Qu’est-ce que la Convention sur la diversité biologique ?

La Convention sur la diversité biologique (CDB) est un traité des Nations Unies entré en vigueur en 1993 qui réunit de nombreux gouvernements et vise à définir des stratégies à l’échelle mondiale en faveur de la conservation et de l’utilisation durable de la biodiversité ainsi que du partage juste et équitable des avantages découlant de l’utilisation des ressources génétiques.

À ce jour, la CDB a débouché sur la conclusion de deux accords majeurs : 

Le Protocole de Cartagena sur la prévention des risques biotechnologiques, entré en vigueur en 2003 ;
Le Protocole de Nagoya sur l’accès aux ressources génétiques et le partage juste et équitable des avantages découlant de leur utilisation, entré en vigueur en 2014.

Après l’échec dans la réalisation des objectifs d’Aichi dans le cadre du Plan stratégique 2011-2020 pour la diversité biologique, des négociations sont toujours en cours autour de son successeur : le cadre mondial de la biodiversité pour l’après-2020.

Comment contribuons-nous aux travaux de la CDB ?

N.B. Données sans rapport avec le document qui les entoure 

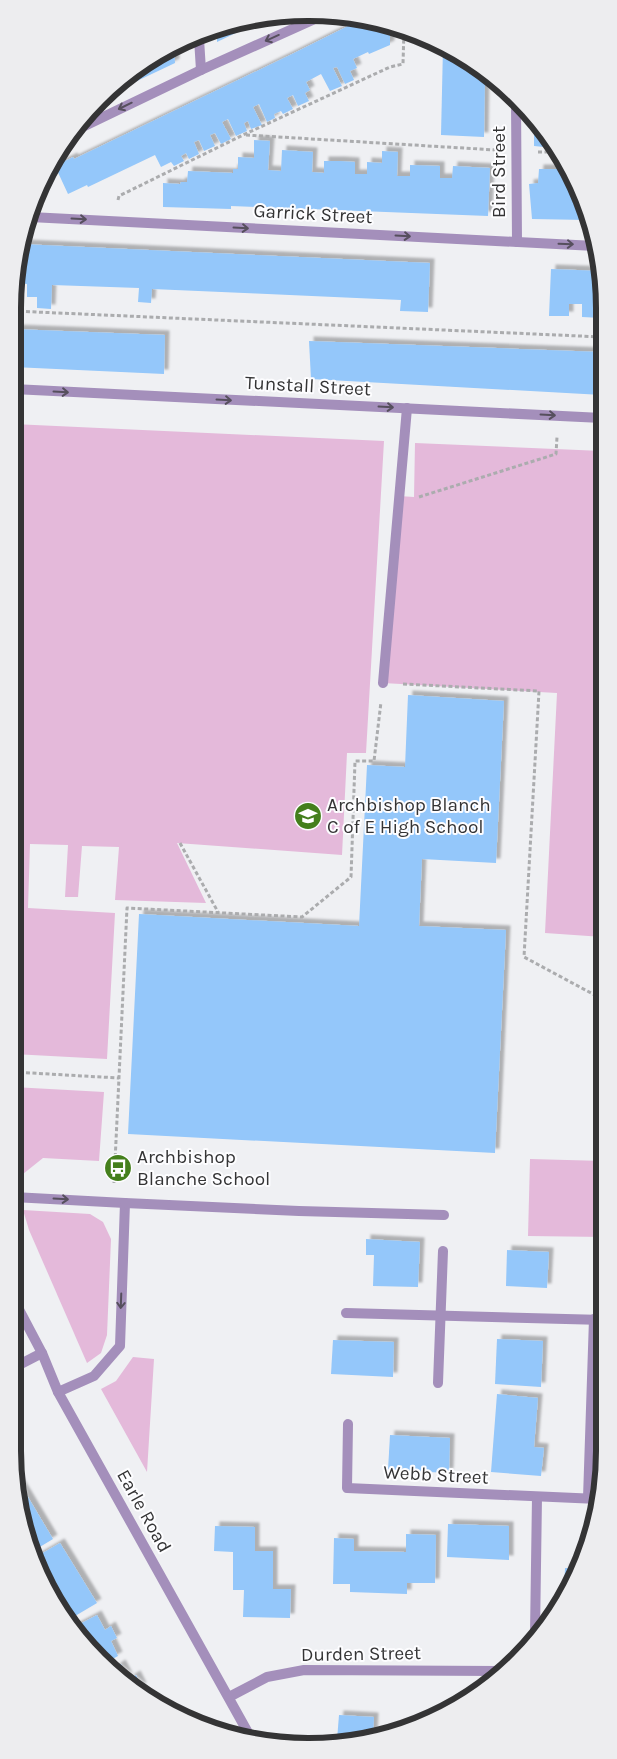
<svg xmlns="http://www.w3.org/2000/svg" width="617" height="1759" font-family="Karla,sans-serif">
  <style>
    .green { fill: #e4b9da }
    .building { fill: #94c7fa; filter: url(#shadow) }
    .lines { fill: none; stroke-linecap: round; stroke-linejoin: round }
    .path { stroke: #abacae; stroke-width: 3; stroke-dasharray: 4 2.5; stroke-linecap: butt }
    .lane { stroke: #a48fbb; stroke-width: 10 }
    .street { stroke: #a48fbb; stroke-width: 10 }
    .oneway { stroke: #564f5d }
    .labels { text-anchor: middle; dominant-baseline: central; stroke-width: 4; stroke-linejoin: round; paint-order: stroke }
    .street-label { font-size: 19px; fill: #343435; stroke: #fdfdff }
    .poi-label { font-size: 19px; fill: #343435; stroke: #fdfdff; text-anchor: start }
    .rim { fill: none; stroke: #343435; stroke-width: 6 }
  </style>
  <defs>
    <filter id="shadow"><feDropShadow dx="4.5" dy="-4.5" stdDeviation="1" flood-color="#0004"/></filter>
  </defs>
  <rect width="100%" height="100%" fill="#eff0f3"/>
  <g class="green">
    <polygon points="13,424 384,441 366,753 347,753 342,855 177,843 206,903 115,900 119,847 82,846 78,897 65,897 68,845 30,844 28,908 115,913 107,1059 13,1054"/>
    <polygon points="415,443 602,451 603,937 545,933 557,693 383,683 399,496 414,497"/>
    <polygon points="13,1087 104,1092 99,1161 43,1158 23,1174 13,1173"/>
    <polygon points="530,1159 604,1161 604,1237 528,1236"/>
    <polygon points="23,1210 90,1214 103,1222 111,1239 107,1335 101,1353 87,1363 29,1230"/>
    <polygon points="133,1357 154,1359 147,1472 101,1389 116,1381"/>
  </g>
  <g class="building">
    <polygon points="270,15 273,15 217,42 217,33"/>
    <polygon points="355,21 385,23 390,25 390,45 369,54 368,52 353,59 357,68 350,71 354,80 345,84 337,67 333,68 342,86 330,91 321,74 306,82 310,90 305,93 309,101 298,106 293,95 287,98 293,109 283,114 281,111 274,114 275,118 267,122 259,104 253,107 262,125 251,129 248,121 244,123 247,131 236,136 228,119 222,122 231,139 221,144 215,133 210,135 215,146 204,151 199,140 194,142 199,154 189,159 186,153 181,156 184,161 174,166 171,162 161,167 155,155 88,187 87,185 68,194 55,166 73,157 74,159 292,54 354,23 353,22"/>
    <polygon points="443,47 457,52 485,75 484,137 441,135"/>
    <polygon points="174,48 175,63 118,90 160,52"/>
    <polygon points="534,118 554,148 534,146"/>
    <polygon points="254,140 270,141 268,170 281,171 282,150 313,152 312,172 324,173 324,161 340,161 355,162 355,174 367,174 367,162 382,163 382,151 398,152 397,176 410,176 410,165 440,166 440,178 452,178 453,166 490,168 488,216 231,206 231,209 163,207 163,183 180,184 181,182 187,182 188,171 233,173 233,169 238,169 238,157 254,158"/>
    <polygon points="539,169 568,169 574,178 587,220 532,219 529,184 538,183"/>
    <polygon points="21,244 430,263 428,312 400,311 401,300 152,289 151,303 138,302 139,288 52,285 51,309 37,308 37,297 27,297 27,284 16,283"/>
    <polygon points="551,269 602,271 602,318 582,317 582,304 569,304 569,316 549,316"/>
    <polygon points="13,329 165,335 164,374 13,367"/>
    <polygon points="309,341 602,352 602,395 311,379"/>
    <polygon points="408,695 504,701 496,863 422,859 419,926 506,930 495,1153 128,1134 139,914 359,926 367,765 405,767"/>
    <polygon points="366,1239 420,1242 418,1287 373,1286 374,1255 366,1255"/>
    <polygon points="507,1250 549,1252 547,1288 506,1286"/>
    <polygon points="497,1339 543,1341 541,1387 495,1384"/>
    <polygon points="333,1340 394,1342 393,1377 331,1374"/>
    <polygon points="497,1394 538,1398 534,1447 544,1448 541,1476 491,1472"/>
    <polygon points="390,1435 450,1438 449,1473 388,1470"/>
    <polygon points="19,1482 53,1539 33,1551"/>
    <polygon points="448,1524 509,1526 509,1560 447,1557"/>
    <polygon points="215,1526 255,1527 255,1551 273,1551 273,1589 291,1589 290,1618 243,1617 244,1590 233,1590 233,1552 214,1551"/>
    <polygon points="406,1534 436,1535 435,1583 407,1583 407,1594 350,1592 350,1584 333,1584 334,1538 354,1539 354,1551 406,1552"/>
    <polygon points="60,1543 97,1603 70,1619 35,1564 34,1558"/>
    <polygon points="565,1568 576,1568 564,1593"/>
    <polygon points="97,1615 105,1630 111,1626 117,1638 111,1641 118,1656 107,1662 86,1646 74,1627"/>
    <polygon points="121,1664 129,1679 136,1675 142,1687 141,1688 115,1668"/>
    <polygon points="339,1715 374,1717 373,1737 337,1740"/>
  </g>
  <g class="lines">
    <g class="path">
      <polyline points="246,135 496,150"/>
      <polyline points="538,152 557,152"/>
      <polyline points="118,200 119,196 243,135 390,67 403,64 404,30"/>
      <polyline points="13,311 602,337"/>
      <polyline points="419,497 556,454 557,437"/>
      <polyline points="403,684 539,691 524,957 604,1000"/>
      <polyline points="180,843 218,912"/>
      <polyline points="13,1072 119,1078"/>
      <polyline points="114,1183 127,908 302,917 351,877 355,761 374,761 381,702"/>
    </g>
    <g class="lane">
      <polyline points="383,683 407,408"/>
      <polyline points="13,1197 125,1203 120,1346 94,1376 58,1392"/>
      <polyline points="125,1203 299,1211 444,1215"/>
      <polyline points="438,1383 443,1251"/>
    </g>
    <g class="street">
      <polyline points="199,39 201,70"/>
      <polyline points="516,101 517,242"/>
      <polyline points="72,132 201,70 317,18"/>
      <polyline points="30,217 595,246"/>
      <polyline points="13,389 602,418"/>
      <polyline points="13,1298 42,1353 58,1392 251,1738"/>
      <polyline points="346,1313 604,1320"/>
      <polyline points="13,1368 42,1353"/>
      <polyline points="348,1424 347,1488 598,1499"/>
      <polyline points="588,1498 594,1319"/>
      <polyline points="535,1634 537,1497"/>
      <polyline points="229,1697 267,1677 304,1670 498,1671"/>
    </g>
  </g>
  <defs><path id="oneway-shaft" d="M-6 0H5M1.5-3L5.5 0L1.5 3" fill="none" stroke-width="1.6" stroke-linecap="round" stroke-linejoin="round" transform="scale(1.25)"/></defs>
  <g class="oneway">
    <use href="#oneway-shaft" transform="translate(272 38) rotate(156)"/>
    <use href="#oneway-shaft" transform="translate(125 106) rotate(154)"/>
    <use href="#oneway-shaft" transform="translate(79 219) rotate(3)"/>
    <use href="#oneway-shaft" transform="translate(241 228) rotate(3)"/>
    <use href="#oneway-shaft" transform="translate(403 236) rotate(3)"/>
    <use href="#oneway-shaft" transform="translate(566 244) rotate(2)"/>
    <use href="#oneway-shaft" transform="translate(61 392) rotate(3)"/>
    <use href="#oneway-shaft" transform="translate(224 400) rotate(3)"/>
    <use href="#oneway-shaft" transform="translate(386 407) rotate(3)"/>
    <use href="#oneway-shaft" transform="translate(548 415) rotate(3)"/>
    <use href="#oneway-shaft" transform="translate(61 1199) rotate(3)"/>
    <use href="#oneway-shaft" transform="translate(121 1301) rotate(92)"/>
  </g>
  <defs>
    <g id="school-disc" transform="scale(1.4375)"><circle r="9.5" fill="#447f1c" stroke="#fdfdff"/><path d="M0-5L7-2L0 1L-7-2ZM-4 1L0 2.5L4 1V4Q0 6-4 4Z" fill="#fff"/></g>
    <g id="bus-disc" transform="scale(1.4375)"><circle r="9.5" fill="#447f1c" stroke="#fdfdff"/><path d="M-5-6H5V4H4V6H2V4H-2V6H-4V4H-5ZM-3.5-4V0h7V-4ZM-3.5 1.2v1.5H-2V1.2ZM2 1.2v1.5H3.5V1.2Z" fill="#fff"/></g>
  </defs>
  <g fill-rule="evenodd">
    <use href="#school-disc" x="308" y="816"/>
    <use href="#bus-disc" x="118" y="1168"/>
  </g>
  <g class="labels">
    <g class="street-label">
      <text transform="translate(499 172) rotate(-90)">Bird Street</text>
      <text transform="translate(313 214) rotate(3)">Garrick Street</text>
      <text transform="translate(308 386) rotate(3)">Tunstall Street</text>
      <text transform="translate(436 1475) rotate(3)">Webb Street</text>
      <text transform="translate(144 1511) rotate(61)">Earle Road</text>
      <text transform="translate(361 1654) rotate(-1)">Durden Street</text>
    </g>
    <g class="poi-label">
      <text x="327" y="805">Archbishop Blanch<tspan x="327" dy="22">C of E High School</tspan></text>
      <text x="137" y="1157">Archbishop<tspan x="137" dy="22">Blanche School</tspan></text>
    </g>
  </g>
  <path d="M0 0H617V1759H0ZM308 21H309A287 287 0 0 1 596 308V1451A287 287 0 0 1 309 1738H308A287 287 0 0 1 21 1451V308A287 287 0 0 1 308 21Z" fill="#ededef" fill-rule="evenodd"/>
  <path class="rim" d="M308 21H309A287 287 0 0 1 596 308V1451A287 287 0 0 1 309 1738H308A287 287 0 0 1 21 1451V308A287 287 0 0 1 308 21Z"/>
</svg>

Pour faire face à la menace d’un effondrement de la biodiversité et aux conséquences de la déforestation à l’échelle mondiale, Les Amis de la Terre International participent aux efforts déployés dans le cadre de la CDB depuis 2004. La crise de la biodiversité est fortement liée aux crises environnementale, climatique et sociale. Afin de préserver la biodiversité et de répondre à ces crises, le monde a besoin d’un changement de système. Par l’intermédiaire d’une collaboration étroite avec la CBD Alliance et de la production d’analyses approfondies, nous promouvons un changement de système et l’adoption de solutions concrètes et populaires auprès de la CDB afin de lutter contre la perte de biodiversité, notamment en mettant en avant notre vision pour un cadre mondial de la biodiversité efficace.  

En 30 ans d’existence, la CDB a permis la conclusion de plusieurs accords qui bénéficient aux membres de la société civile, aux peuples autochtones et aux communautés locales du monde entier. 

Ceci étant dit, les gouvernements ne sont pas parvenus à mener à bien le dernier plan stratégique décennal, qui contenait les objectifs d’Aichi pour la biodiversité. Par ailleurs, plutôt que de s’appuyer sur les bases solides du précédent accord, les membres de la CDB ont préféré élaborer un nouveau cadre mondial de la biodiversité pour l’après-2020, dont les négociations sont toujours en cours après avoir été retardées par les restrictions liées à la COVID-19.  

Toutefois, comme le souligne le rapport d’évaluation mondiale 2019 de la biodiversité publié par la Plateforme intergouvernementale scientifique et politique sur la biodiversité et les services écosystémiques, une action urgente est toujours nécessaire.

Les Amis de la Terre International défendent les droits des peuples autochtones et des communautés locales, qui sont les véritables gardiens de la biodiversité. Nous pensons que les droits des communautés sont fortement interconnectés avec la protection des écosystèmes dans lesquels elles vivent. Lorsque des multinationales envahissent leurs territoires, les défenseurs et défenseuses de l’environnement prennent l’initiative pour protéger leurs communautés et les écosystèmes locaux. Nous œuvrons pour l’intégration des défenseurs et défenseuses des droits humains au cadre mondial de la biodiversité pour l’après-2020. 

La préservation de la nature requiert d’imposer des règles claires et contraignantes aux multinationales afin de protéger efficacement la biodiversité, les écosystèmes, les droits humains ainsi que l’ensemble des droits des peuples autochtones et des communautés locales. Nous devons nous attaquer aux causes profondes et aux facteurs directs et indirects de la perte de biodiversité. Nous devons également faire en sorte que la biodiversité devienne une composante à part entière de tous les secteurs économiques et résoudre le problème de l’agriculture industrielle, car cette dernière nuit gravement à la biodiversité. 

Nous ne pouvons pas faire le commerce de la biodiversité, ni en faire une ressource dépendante du marché ou accepter une logique de compensation des effets négatifs qu’elle subit. Les solutions technologiques ne peuvent à elles seules fournir une réponse adéquate et doivent être fondées sur le principe de précaution. Nos modes de vie doivent eux tenir compte des limites de notre planète. Pour répondre à la crise de la biodiversité, des solutions fondées sur l’agroécologie et les communautés existent déjà, nous devons seulement les reproduire à grande échelle en nous appuyant sur un cadre mondial de la biodiversité robuste, véritablement efficace et dirigé par les populations.